Your edit history seems to suggest that you don't get outside and interact with people very much, except to go to church. You are missing a lot! You should get out more. I don't think your writing here at CP (especially the bestiality stuff) is really having a positive effect. I see no evidence on the internet of people taking positive notice of what you do.
So I do not intend to write a CP article about Gospel. I'm not really good at setting my thoughts on the subject down on paper. And I looked at the Resources on becoming a Christian page that you mentioned. The very first reference was to a creationist website, so I stopped right there. Sorry, but you need to do better than that.
So if you want to continue with the kind of proselytizing / witnessing that you have been doing, you will have to do it without my help. You will have to recruit halp as best you can. VargasMilan seems willing to help somewhat, and perhaps even JoeyJ.
Peace, SamHB 01:48, 4 July 2015 (EDT)
Have you see THIS and THIS? "The trends that are happening worldwide inevitably in an age of globalization are going to affect us." - Eric Kaufmann, 2010[10] Conservative 05:45, 4 July 2015 (EDT)
I don't believe that deep philosophical or religious questions, like the existence of God, are answered by internet search engine statistics. I looked at those pages, and they are just a bunch of meaningless jagged lines.
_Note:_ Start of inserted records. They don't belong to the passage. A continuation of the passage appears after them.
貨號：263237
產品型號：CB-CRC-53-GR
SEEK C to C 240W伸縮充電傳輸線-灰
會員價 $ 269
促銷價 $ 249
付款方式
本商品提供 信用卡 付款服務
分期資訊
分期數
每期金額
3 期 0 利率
It's a nice day. Why don't you turn off your computer and go outside. There are lots of outdoor activities today; you may have heard about the significance of July 4th. There will be concerts by the local Concert Band, and other bands, like George Scott, Joyce Wilson Nixon, and Matthew Facciolla, as well as a presentation by the U.S. Air Force Honor Guard. And, of course, fireworks. Meet people. Get their reaction to whatever it is that someone said in an elevator. Ask them whether that affects their likelihood of accepting Christianity. And don't forget the sunscreen. SamHB 11:45, 4 July 2015 (EDT)

References

  1. 1.0 1.1 I hope you're not falling into the "No True Christian" fallacy here. I'll assume you're just being playful.
  2. Says someone who has made nearly 3000 edits in the last month involving "atheism", "atheist", "Godless", "ungodliness", "Irreligion", "Elevatorgate", "Richard Dawkins", "Rebecca Watson", or "PZ Myers".
  3. It doesn't.
  4. No.
  5. Either they were lying or you misremember.
  6. No.
  7. OK, I discuss relativity on this site, but that's different, and I think you can see why.